AI ethics has its own lingo, too.
When describing the constraints of the present LLM systems, which cannot understand meaning but merely produce human-seeming language, AI ethics people often compare them to “Stochastic Parrots.“
The analogy, coined by Emily Bender, Timnit Gebru, Angelina McMillan-Major, and Margaret Mitchell in a paper written while among the authors were at Google, emphasizes that while sophisticated AI models can produce realistic seeming text, the software doesn’t understand the concepts behind the language — like a parrot.
When these LLMs invent incorrect facts in responses, they’re “hallucinating.”
One topic IBM’s Montgomery pressed throughout the hearing was “explainability” in AI results. That signifies that when researchers and practitioners cannot point to the precise numbers and path of operations that larger AI models use to derive their output, this might hide some inherent biases within the LLMs.
“You have got to have explainability across the algorithm,” said Adnan Masood, AI architect at UST-Global. “Previously, if you happen to take a look at the classical algorithms, it tells you, ‘Why am I making that call?’ Now with a bigger model, they’re becoming this huge model, they seem to be a black box.”
One other necessary term is “guardrails,” which encompasses software and policies that Big Tech corporations are currently constructing around AI models to be sure that they do not leak data or produce disturbing content, which is usually called “going off the rails.“
It might also seek advice from specific applications that protect AI software from going off topic, like Nvidia’s “NeMo Guardrails” product.
“Our AI ethics board plays a critical role in overseeing internal AI governance processes, creating reasonable guardrails to make sure we introduce technology into the world in a responsible and protected manner,” Montgomery said this week.
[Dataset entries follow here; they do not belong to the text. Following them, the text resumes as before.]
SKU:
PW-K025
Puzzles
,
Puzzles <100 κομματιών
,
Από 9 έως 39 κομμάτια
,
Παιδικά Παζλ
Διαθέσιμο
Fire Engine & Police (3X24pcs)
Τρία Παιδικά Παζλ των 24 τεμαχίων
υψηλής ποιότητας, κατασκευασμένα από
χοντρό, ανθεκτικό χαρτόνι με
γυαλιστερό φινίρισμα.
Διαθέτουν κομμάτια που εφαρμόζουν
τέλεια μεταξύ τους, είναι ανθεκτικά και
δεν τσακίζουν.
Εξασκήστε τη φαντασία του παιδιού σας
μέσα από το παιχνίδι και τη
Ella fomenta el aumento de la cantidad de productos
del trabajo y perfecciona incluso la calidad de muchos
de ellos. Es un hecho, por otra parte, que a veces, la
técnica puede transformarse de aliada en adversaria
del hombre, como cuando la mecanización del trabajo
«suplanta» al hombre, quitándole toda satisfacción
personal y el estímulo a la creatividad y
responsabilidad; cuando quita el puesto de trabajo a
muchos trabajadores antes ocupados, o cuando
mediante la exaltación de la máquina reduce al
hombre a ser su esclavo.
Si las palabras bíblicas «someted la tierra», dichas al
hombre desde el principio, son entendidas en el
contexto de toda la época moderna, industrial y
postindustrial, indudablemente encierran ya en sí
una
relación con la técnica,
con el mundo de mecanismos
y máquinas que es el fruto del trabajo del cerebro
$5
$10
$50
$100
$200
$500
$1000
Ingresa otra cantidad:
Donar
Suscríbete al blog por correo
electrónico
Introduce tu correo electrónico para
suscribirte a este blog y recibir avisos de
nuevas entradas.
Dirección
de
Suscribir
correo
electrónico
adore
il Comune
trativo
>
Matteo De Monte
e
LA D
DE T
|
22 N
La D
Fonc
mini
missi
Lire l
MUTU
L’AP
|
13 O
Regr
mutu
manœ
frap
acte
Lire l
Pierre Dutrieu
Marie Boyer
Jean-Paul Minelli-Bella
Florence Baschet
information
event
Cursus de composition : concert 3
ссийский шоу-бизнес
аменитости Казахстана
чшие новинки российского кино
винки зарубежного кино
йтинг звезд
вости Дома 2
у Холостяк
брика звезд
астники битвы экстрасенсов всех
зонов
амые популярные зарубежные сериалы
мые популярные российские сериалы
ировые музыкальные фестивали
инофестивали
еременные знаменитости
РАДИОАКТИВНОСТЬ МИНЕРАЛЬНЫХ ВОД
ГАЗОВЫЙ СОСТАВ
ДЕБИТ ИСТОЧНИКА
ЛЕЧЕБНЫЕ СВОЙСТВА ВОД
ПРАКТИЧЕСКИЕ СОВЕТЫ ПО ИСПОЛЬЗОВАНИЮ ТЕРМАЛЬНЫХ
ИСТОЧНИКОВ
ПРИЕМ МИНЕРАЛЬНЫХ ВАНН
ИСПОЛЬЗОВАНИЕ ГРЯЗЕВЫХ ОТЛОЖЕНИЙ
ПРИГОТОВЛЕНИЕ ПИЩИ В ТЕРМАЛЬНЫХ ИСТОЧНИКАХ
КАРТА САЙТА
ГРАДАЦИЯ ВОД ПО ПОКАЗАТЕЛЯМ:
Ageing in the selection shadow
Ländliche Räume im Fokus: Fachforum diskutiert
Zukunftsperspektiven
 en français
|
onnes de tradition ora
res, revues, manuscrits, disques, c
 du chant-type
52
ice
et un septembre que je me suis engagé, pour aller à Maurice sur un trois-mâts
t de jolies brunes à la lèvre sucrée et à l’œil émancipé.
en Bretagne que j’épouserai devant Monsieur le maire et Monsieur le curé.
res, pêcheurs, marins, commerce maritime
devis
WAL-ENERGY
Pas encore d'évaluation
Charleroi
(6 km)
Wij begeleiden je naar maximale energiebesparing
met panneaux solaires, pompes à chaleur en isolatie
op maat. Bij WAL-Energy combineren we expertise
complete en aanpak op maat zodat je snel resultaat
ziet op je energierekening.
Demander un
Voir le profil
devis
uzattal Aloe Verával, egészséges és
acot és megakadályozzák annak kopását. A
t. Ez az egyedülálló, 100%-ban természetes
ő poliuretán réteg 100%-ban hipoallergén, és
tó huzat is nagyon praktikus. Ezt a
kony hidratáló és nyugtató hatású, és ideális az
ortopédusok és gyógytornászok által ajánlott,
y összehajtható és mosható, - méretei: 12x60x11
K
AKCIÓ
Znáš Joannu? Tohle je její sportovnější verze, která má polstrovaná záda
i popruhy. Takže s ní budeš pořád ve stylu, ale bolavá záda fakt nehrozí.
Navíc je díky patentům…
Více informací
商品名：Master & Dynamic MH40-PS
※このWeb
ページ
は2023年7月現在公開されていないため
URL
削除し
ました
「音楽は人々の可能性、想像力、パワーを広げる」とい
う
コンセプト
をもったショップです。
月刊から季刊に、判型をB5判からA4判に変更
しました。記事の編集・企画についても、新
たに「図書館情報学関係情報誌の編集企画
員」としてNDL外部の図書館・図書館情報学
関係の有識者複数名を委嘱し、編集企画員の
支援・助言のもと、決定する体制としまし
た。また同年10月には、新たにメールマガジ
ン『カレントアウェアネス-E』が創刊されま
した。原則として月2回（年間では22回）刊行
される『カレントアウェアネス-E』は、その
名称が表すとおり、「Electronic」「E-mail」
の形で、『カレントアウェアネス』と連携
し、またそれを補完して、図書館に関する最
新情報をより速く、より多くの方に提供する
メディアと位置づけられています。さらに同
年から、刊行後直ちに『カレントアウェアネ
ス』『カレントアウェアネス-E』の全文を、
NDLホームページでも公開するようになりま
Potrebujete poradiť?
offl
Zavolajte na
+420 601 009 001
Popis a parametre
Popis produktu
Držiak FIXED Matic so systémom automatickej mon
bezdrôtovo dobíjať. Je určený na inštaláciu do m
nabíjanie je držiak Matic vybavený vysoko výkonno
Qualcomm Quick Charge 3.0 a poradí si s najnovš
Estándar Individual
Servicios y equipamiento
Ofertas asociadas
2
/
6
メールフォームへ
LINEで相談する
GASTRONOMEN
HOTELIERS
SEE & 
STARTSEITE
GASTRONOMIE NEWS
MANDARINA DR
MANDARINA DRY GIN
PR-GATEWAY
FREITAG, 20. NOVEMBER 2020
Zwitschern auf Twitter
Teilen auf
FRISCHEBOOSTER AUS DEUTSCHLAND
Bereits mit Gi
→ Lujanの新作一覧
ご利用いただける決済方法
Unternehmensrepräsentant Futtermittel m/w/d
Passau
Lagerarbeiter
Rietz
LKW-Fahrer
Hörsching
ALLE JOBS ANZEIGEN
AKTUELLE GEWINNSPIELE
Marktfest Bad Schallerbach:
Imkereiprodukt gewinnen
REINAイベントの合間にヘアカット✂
Sometimes these terms can have multiple meanings, as within the case of “emergent behavior.”
A recent paper from Microsoft Research called “sparks of artificial general intelligence” claimed to discover several “emergent behaviors” in OpenAI’s GPT-4, reminiscent of the flexibility to attract animals using a programming language for graphs.
But it may well also describe what happens when easy changes are made at a really big scale — just like the patterns birds make when flying in packs, or, in AI’s case, what happens when ChatGPT and similar products are getting used by tens of millions of individuals, reminiscent of widespread spam or disinformation.